- Source excerpt:
────────────────

BBB + PREEMPT_RT

I am trying to figure out how to create a kernel for the BBB that supports PREEMPT_RT. It’s kind of strange that the BBB’s default kernel does not even have PREEMPT activated. Such a board doesn’t fit to many embedded applications where we need at least some kind of determinism. It is even worse, that nobody seems to care about this problem. Contrary to that, the Raspberry PI’s standard kernel has PREEMPT activacted from the very beginning.

I have tested Robert Nelsons kernel 3.8.13-r9 (https://github.com/beagleboard/kernel/tree/3.8-rt). It does not have PREEMPT_RT activated by default. When doing so, it does not boot. But activating PREEMPT does work. However, development of this branch has stopped several months ago. The official source for RT Linux (3.8.13) has evolved since then. Meanwhile there’s an rt17 patch set (https://www.kernel.org/pub/linux/kernel/projects/rt/3.8/). Did anybody give this a try? Does it work with the BBB?

────────────────

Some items
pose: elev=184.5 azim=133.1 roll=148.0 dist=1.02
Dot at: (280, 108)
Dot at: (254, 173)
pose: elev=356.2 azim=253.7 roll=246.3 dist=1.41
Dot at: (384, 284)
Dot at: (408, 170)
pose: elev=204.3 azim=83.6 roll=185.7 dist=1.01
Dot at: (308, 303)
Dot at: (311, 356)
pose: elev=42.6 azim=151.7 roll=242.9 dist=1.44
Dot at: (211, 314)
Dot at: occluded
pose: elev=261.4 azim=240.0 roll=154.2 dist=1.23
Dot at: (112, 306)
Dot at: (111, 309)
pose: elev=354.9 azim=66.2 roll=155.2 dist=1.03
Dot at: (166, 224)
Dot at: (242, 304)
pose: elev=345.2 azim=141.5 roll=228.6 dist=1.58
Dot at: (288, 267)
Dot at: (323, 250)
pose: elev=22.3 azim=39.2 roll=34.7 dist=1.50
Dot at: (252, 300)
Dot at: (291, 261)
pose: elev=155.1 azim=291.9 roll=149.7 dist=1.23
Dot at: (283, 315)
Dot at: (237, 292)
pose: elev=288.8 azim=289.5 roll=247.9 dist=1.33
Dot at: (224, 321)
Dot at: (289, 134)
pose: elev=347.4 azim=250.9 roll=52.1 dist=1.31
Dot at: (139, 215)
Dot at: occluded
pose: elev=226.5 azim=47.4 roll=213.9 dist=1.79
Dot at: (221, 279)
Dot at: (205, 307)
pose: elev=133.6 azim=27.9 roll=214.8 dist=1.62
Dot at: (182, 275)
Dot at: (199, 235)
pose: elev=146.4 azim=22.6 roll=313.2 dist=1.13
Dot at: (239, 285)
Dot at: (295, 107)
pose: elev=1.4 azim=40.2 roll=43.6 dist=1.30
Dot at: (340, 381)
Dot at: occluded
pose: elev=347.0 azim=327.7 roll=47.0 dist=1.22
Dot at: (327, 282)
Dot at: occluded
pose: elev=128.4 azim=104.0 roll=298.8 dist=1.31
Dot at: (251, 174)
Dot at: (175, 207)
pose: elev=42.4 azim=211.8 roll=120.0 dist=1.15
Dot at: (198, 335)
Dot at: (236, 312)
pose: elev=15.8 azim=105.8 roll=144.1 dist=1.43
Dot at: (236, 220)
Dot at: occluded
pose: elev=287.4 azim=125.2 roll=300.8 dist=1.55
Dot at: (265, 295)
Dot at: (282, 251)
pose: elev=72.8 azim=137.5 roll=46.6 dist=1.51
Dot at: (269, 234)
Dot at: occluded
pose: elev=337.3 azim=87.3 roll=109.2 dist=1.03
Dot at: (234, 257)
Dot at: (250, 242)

────────────────

- Required work:
• a. According to the BBB + PREEMPT_RT post, why does the board not suit many embedded applications? Answer in one to three sentences.
• b. Could you extend the BBB + PREEMPT_RT post beyond its last question?
These items have nothing to do with the post about PREEMPT_RT on the BBB.

- Solved problems:
• a. The BBB's default kernel does not even have PREEMPT activated. Many embedded applications need at least some kind of determinism.

• b.
I am trying to figure out how to create a kernel for the BBB that supports PREEMPT_RT. It's kind of strange that the BBB's default kernel does not even have PREEMPT activated. Such a board doesn't fit to many embedded applications where we need at least some kind of determinism. It is even worse, that nobody seems to care about this problem. Contrary to that, the Raspberry PI's standard kernel has PREEMPT activacted from the very beginning.

A long, long time ago (with the original BeagleBone) I tried this, but ran into problems with the NIC driver. There's probably a reason it's not enabled by default! Feel free to try though, maybe some problems have been fixed since then.

-- Bas

Surely the point of the Beaglebone, or rather its processor, is that you
do not need to put the time critical bits on the main processor, you put
them in the PRUSS processors.

David

Or just try Xenomai…

https://github.com/cdsteinkuehler/linux-dev/tree/3.8.13-bone39-xenomai

Or just try Xenomai...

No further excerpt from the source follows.